ЧТО НУЖНО СДЕЛАТЬ: В отрывке о лагерях замените «государству» на «стране» и приведите фрагмент между словами «И они сошлись» и «глотая своих сыновей.» включительно.

ПРИВЕДЁННЫЙ ТЕКСТ:
Page 360 - Архипелаг ГУЛаг
P. 360
Глава 5. НА ЧЁМ СТОИТ АРХИПЕЛАГ
Был на Дальнем Востоке город с верноподданным названием Алексеевск (в честь
Цесаревича). Революция переименовала его в город Свободный. Амурских казаков,
населявших город, рассеяли — и город опустел. Кем–то надо было его заселить. Заселили:
заключёнными и чекистами, охраняющими их. Весь город Свободный стал лагерем
(БАМлаг).
Так символы рождаются жизнью сами.
Лагеря не просто «тёмная сторона» нашей послереволюционной жизни. Их размах
сделал их не стороной, не боком — а едва ли не печенью событий. Редко в чём другом наше
пятидесятилетие проявило себя так последовательно, так до конца.
Как всякая точка образуется от пересечения по крайней мере двух линий, всякое
событие — по крайней мере от двух не–обходимостей, — так и к системе лагерей, с одной
стороны, вела нас экономическая потребность, но одна она могла бы привести и к
трудармии, да пересекалась со счастливо сложившимся теоретическим оправданием лагерей.
И они сошлись как срослись: шип— в гнездо, выступ — в углубину. И так родился
Архипелаг.
Экономическая потребность проявилась, как всегда, открыто и жадно: государству,
задумавшему окрепнуть в короткий срок (тут три четверти дела в сроке, как и на Беломоре!)
и не потребляя ничего извне, нужна была рабочая сила:
а) предельно дешёвая, а лучше— бесплатная;
б) неприхотливая, готовая к перегону с места на место
в любой день, свободная от семьи, не требующая ни устроенно
го жилья, ни школ, ни больниц, а на какое–то время — ни кухни, ни бани.Добыть
такую рабочую силу можно было лишь глотая своих сыновей.
Теоретическое же оправдание не могло бы так уверенно сложиться в спешке этих лет,
не начнись оно ещё в прошлом веке. Энгельс доследовал, что не с зарождения нравственной
идеи начался человек и не с мышления — а со случайного и бессмысленного труда: обезьяна
взяла в руки камень — и оттуда всё пошло. Маркс же, касаясь более близкого времени
(«Критика Готской программы»), с той же уверенностью назвал единственным средством
исправления преступников (правда, уголовных; он, кажется, не зачислял в преступников
политических, как его ученики) — опять–таки не одиночные размышления, не нравственное
самоуглубление, не раскаяние, не тоску (это всё надстройки) — а производительный труд.

ИСХОДНЫЕ ДАННЫЕ:

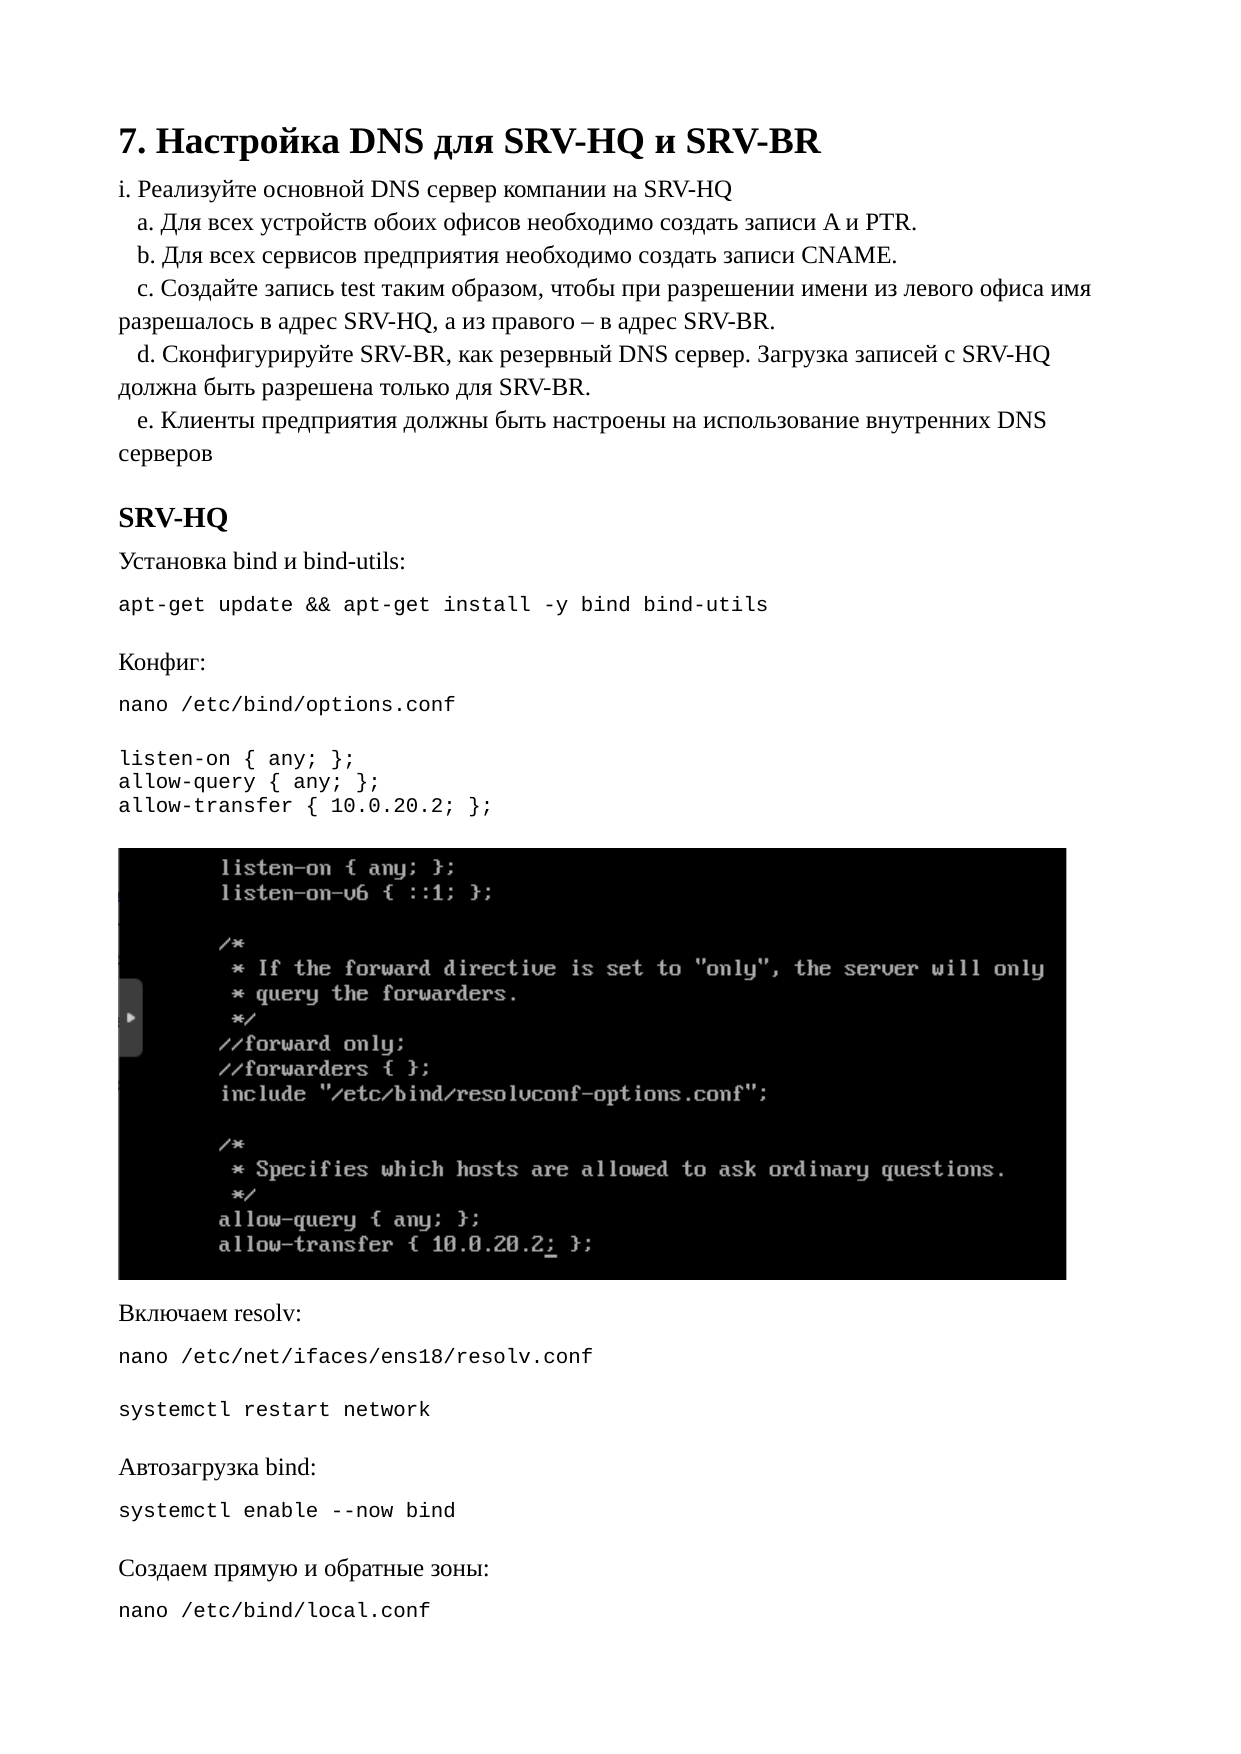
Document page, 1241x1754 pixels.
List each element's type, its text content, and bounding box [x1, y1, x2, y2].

text nano /etc/bind/options.conf [118, 694, 1122, 718]
text listen-on { any; }; [118, 748, 1122, 771]
text allow-transfer { 10.0.20.2; }; [118, 795, 1122, 818]
text systemctl restart network [118, 1399, 1122, 1422]
text Создаем прямую и обратные зоны: [118, 1553, 1122, 1581]
text nano /etc/bind/local.conf [118, 1600, 1122, 1624]
text systemctl enable --now bind [118, 1499, 1122, 1523]
subtitle 7. Настройка DNS для SRV-HQ и SRV-BR [118, 118, 1122, 161]
picture [118, 848, 1067, 1280]
text nano /etc/net/ifaces/ens18/resolv.conf [118, 1346, 1122, 1369]
subtitle SRV-HQ [118, 500, 1122, 534]
text Конфиг: [118, 647, 1122, 676]
text allow-query { any; }; [118, 771, 1122, 795]
text Включаем resolv: [118, 1298, 1122, 1327]
text apt-get update && apt-get install -y bind bind-utils [118, 594, 1122, 617]
text Автозагрузка bind: [118, 1452, 1122, 1481]
text Установка bind и bind-utils: [118, 546, 1122, 575]
text i. Реализуйте основной DNS сервер компании на SRV-HQ a. Для всех устройств обоих офисов необходимо создать записи A и PTR. b. Для всех сервисов предприятия необходимо создать записи CNAME. c. Создайте запись test таким образом, чтобы при разрешении имени из левого офиса имя разрешалось в адрес SRV-HQ, а из правого – в адрес SRV-BR. d. Сконфигурируйте SRV-BR, как резервный DNS сервер. Загрузка записей с SRV-HQ должна быть разрешена только для SRV-BR. e. Клиенты предприятия должны быть настроены на использование внутренних DNS серверов [118, 174, 1122, 467]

ОЖИДАЕМЫЙ ОТВЕТ:
И они сошлись как срослись: шип— в гнездо, выступ — в углубину. И так родился
Архипелаг.
Экономическая потребность проявилась, как всегда, открыто и жадно: стране,
задумавшему окрепнуть в короткий срок (тут три четверти дела в сроке, как и на Беломоре!)
и не потребляя ничего извне, нужна была рабочая сила:
а) предельно дешёвая, а лучше— бесплатная;
б) неприхотливая, готовая к перегону с места на место
в любой день, свободная от семьи, не требующая ни устроенно
го жилья, ни школ, ни больниц, а на какое–то время — ни кухни, ни бани.Добыть
такую рабочую силу можно было лишь глотая своих сыновей.